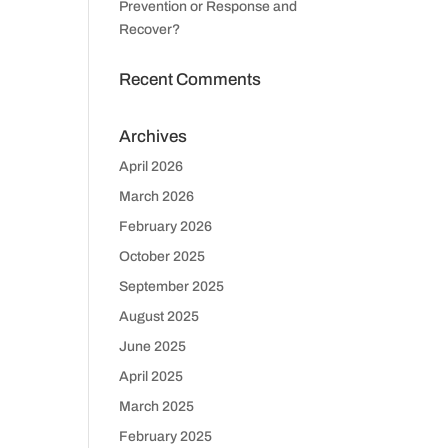
Prevention or Response and
Recover?
Recent Comments
Archives
April 2026
March 2026
February 2026
October 2025
September 2025
August 2025
June 2025
April 2025
March 2025
February 2025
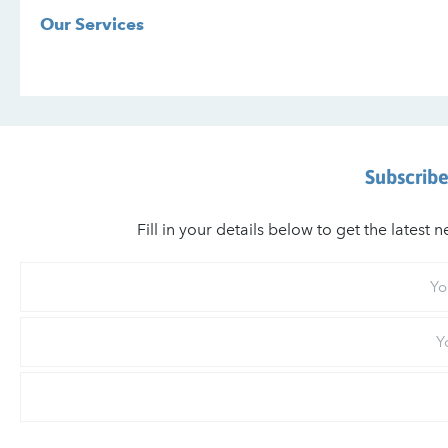
Our Services
Subscribe
Fill in your details below to get the lates
Your
First
Name
Your
Last
Name
Email
*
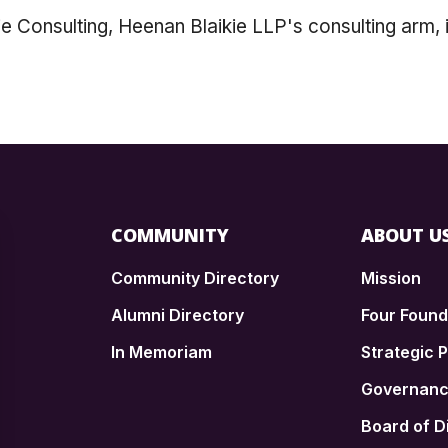
 Consulting, Heenan Blaikie LLP's consulting arm, 
COMMUNITY
ABOUT U
Community Directory
Mission
Alumni Directory
Four Foun
In Memoriam
Strategic P
n
Governan
Board of D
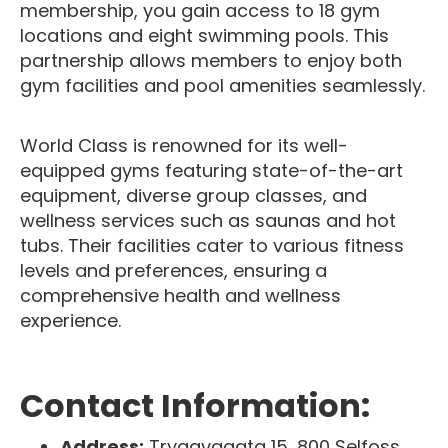
membership, you gain access to 18 gym
locations and eight swimming pools. This
partnership allows members to enjoy both
gym facilities and pool amenities seamlessly.
World Class is renowned for its well-
equipped gyms featuring state-of-the-art
equipment, diverse group classes, and
wellness services such as saunas and hot
tubs. Their facilities cater to various fitness
levels and preferences, ensuring a
comprehensive health and wellness
experience.
Contact Information:
Address:
Tryggvagata 15, 800 Selfoss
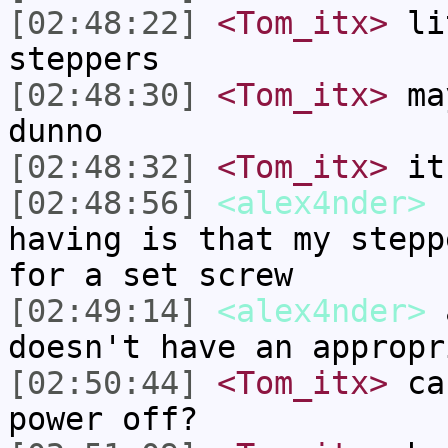
[02:48:22]
<Tom_itx>
lit
steppers
[02:48:30]
<Tom_itx>
may
dunno
[02:48:32]
<Tom_itx>
it
[02:48:56]
<alex4nder>
I
having is that my stepp
for a set screw
[02:49:14]
<alex4nder>
a
doesn't have an appropr
[02:50:44]
<Tom_itx>
can
power off?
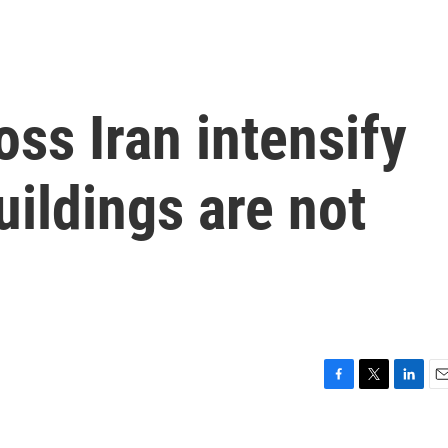
oss Iran intensify
uildings are not
F
T
L
E
a
w
i
m
c
i
n
a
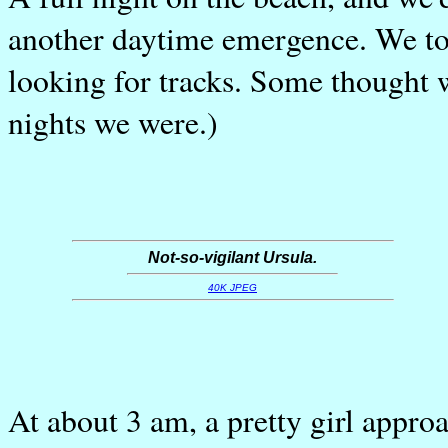
another daytime emergence. We to
looking for tracks. Some thought 
nights we were.)
Not-so-vigilant Ursula.
40K JPEG
At about 3 am, a pretty girl appr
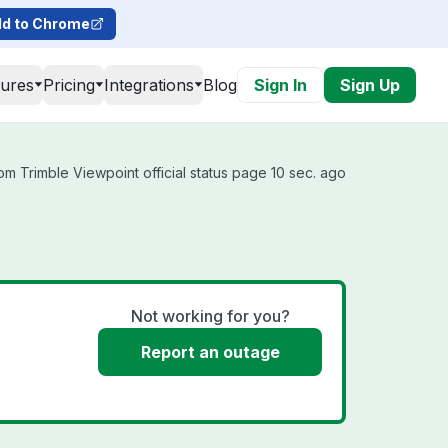
d to Chrome
tures
Pricing
Integrations
Blog
Sign In
Sign Up
m Trimble Viewpoint official status page 10 sec. ago
Not working for you?
Report an outage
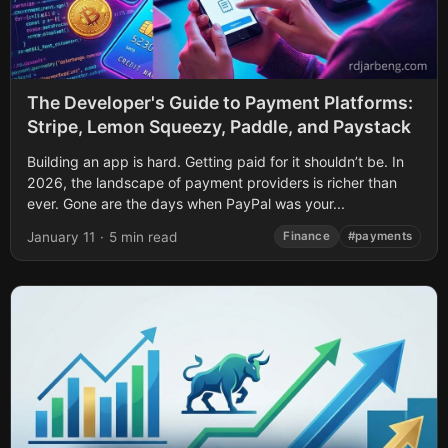
The Developer's Guide to Payment Platforms:
Stripe, Lemon Squeezy, Paddle, and Paystack
Building an app is hard. Getting paid for it shouldn’t be. In
2026, the landscape of payment providers is richer than
ever. Gone are the days when PayPal was your...
January 11
·
5 min read
Finance
#payments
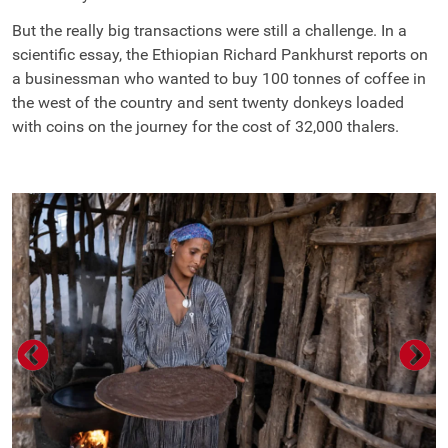
But the really big transactions were still a challenge. In a
scientific essay, the Ethiopian Richard Pankhurst reports on
a businessman who wanted to buy 100 tonnes of coffee in
the west of the country and sent twenty donkeys loaded
with coins on the journey for the cost of 32,000 thalers.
□ □ □ □ □
Required action>
In the reply, each line of the data must appear exactly as written, and no picture may appear.

Result of this task>
Prevention or Response and
Recover?
Recent Comments
Archives
April 2026
March 2026
February 2026
October 2025
September 2025
August 2025
June 2025
April 2025
March 2025
February 2025
Our Services
Subscribe
Fill in your details below to get the lates
Your
First
Name
Your
Last
Name
Email
*
 Consulting, Heenan Blaikie LLP's consulting arm, 
COMMUNITY
ABOUT U
Community Directory
Mission
Alumni Directory
Four Foun
In Memoriam
Strategic P
n
Governan
Board of D
membership, you gain access to 18 gym
locations and eight swimming pools. This
partnership allows members to enjoy both
gym facilities and pool amenities seamlessly.
World Class is renowned for its well-
equipped gyms featuring state-of-the-art
equipment, diverse group classes, and
wellness services such as saunas and hot
tubs. Their facilities cater to various fitness
levels and preferences, ensuring a
comprehensive health and wellness
experience.
Contact Information:
Address:
Tryggvagata 15, 800 Selfoss
[02:48:22]
<Tom_itx>
lit
steppers
[02:48:30]
<Tom_itx>
may
dunno
[02:48:32]
<Tom_itx>
it
[02:48:56]
<alex4nder>
I
having is that my stepp
for a set screw
[02:49:14]
<alex4nder>
a
doesn't have an appropr
[02:50:44]
<Tom_itx>
can
power off?
oss Iran intensify
uildings are not
F
T
L
E
a
w
i
m
c
i
n
a
another daytime emergence. We to
looking for tracks. Some thought 
nights we were.)
Not-so-vigilant Ursula.
40K JPEG
At about 3 am, a pretty girl appr
d to Chrome
tures
Pricing
Integrations
Blog
Sign In
Sign Up
m Trimble Viewpoint official status page 10 sec. ago
Not working for you?
Report an outage
The Developer's Guide to Payment Platforms:
Stripe, Lemon Squeezy, Paddle, and Paystack
Building an app is hard. Getting paid for it shouldn’t be. In
2026, the landscape of payment providers is richer than
ever. Gone are the days when PayPal was your...
January 11
·
5 min read
Finance
#payments
But the really big transactions were still a challenge. In a
scientific essay, the Ethiopian Richard Pankhurst reports on
a businessman who wanted to buy 100 tonnes of coffee in
the west of the country and sent twenty donkeys loaded
with coins on the journey for the cost of 32,000 thalers.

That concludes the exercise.